Mañana húmeda bajo el predominio de neblinas. Gente que viaja en
colectivo: a trabajar, a dar clases, a estudiar, por atenciones de salud, y tal
vez alguien hasta lo haga por placer.
El sol envía tibias amenazas en su pretensión de hacerse notar,
mientras la boca blanca y pastosa de la niebla se regodea al devorar lo tenue
de sus rayos.
Un hombre observa, sin remilgos ni cuidados, desde su posición del
asiento de enfrente, a una chica. Los dedos delicados y hábiles de ella vuelan
por la pantalla del celular hasta encontrar el tema que pretende escuchar a
través de los auriculares.
El sol pasa de las amenazas a las agresiones, clava sus estocadas en
el cuerpo fofo de la niebla y acaba por disiparla; la difusa intimidad que se
había dado en algún momento entre ellos se diluye.
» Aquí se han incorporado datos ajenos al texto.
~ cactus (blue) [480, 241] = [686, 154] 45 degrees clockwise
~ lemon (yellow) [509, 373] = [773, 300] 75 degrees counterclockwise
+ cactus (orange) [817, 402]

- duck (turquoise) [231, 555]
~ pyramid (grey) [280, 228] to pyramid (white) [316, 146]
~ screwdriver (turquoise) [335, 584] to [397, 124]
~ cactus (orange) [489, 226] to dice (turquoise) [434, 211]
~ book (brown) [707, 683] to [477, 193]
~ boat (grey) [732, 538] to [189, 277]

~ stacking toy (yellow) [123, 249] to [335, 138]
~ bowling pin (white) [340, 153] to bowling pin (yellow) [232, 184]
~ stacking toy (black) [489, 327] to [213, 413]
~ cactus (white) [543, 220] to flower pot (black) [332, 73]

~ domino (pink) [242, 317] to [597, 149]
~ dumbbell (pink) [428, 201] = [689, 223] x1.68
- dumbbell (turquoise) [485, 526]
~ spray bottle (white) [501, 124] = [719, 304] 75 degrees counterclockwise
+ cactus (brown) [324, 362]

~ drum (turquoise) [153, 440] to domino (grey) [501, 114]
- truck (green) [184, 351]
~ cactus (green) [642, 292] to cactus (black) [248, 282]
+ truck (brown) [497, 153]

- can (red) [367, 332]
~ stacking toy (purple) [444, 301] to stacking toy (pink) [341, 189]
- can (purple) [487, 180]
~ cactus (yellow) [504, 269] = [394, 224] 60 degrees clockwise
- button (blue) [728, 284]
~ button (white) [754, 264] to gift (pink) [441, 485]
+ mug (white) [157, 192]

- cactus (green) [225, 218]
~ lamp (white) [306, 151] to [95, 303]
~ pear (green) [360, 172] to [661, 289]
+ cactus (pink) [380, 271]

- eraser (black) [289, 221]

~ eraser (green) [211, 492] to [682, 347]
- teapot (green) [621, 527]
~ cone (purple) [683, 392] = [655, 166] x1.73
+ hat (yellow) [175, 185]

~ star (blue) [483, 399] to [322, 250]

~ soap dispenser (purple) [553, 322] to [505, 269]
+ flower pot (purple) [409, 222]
La chica se acaricia el largo pelo que cae lacio sobre su blusa
floreada, mira por la ventanilla. El hombre no detiene su mirar: Esos labios
carnosos, entreabiertos, incitadores… Esa naricita que haría de tobogán a las
gotas de agua de la ducha… Ese escote que pareciera ser la mismísima entrada a la
gloria… De pronto ella desvía la vista y una mirada furiosa se clava, letal
como una puñalada, en el intrépido curioso ahuyentando toda posible ensoñación.
El hombre se desinfla en su asiento, así como la niebla se había esfumado
minutos atrás, rendido ante la evidencia de lo imposible.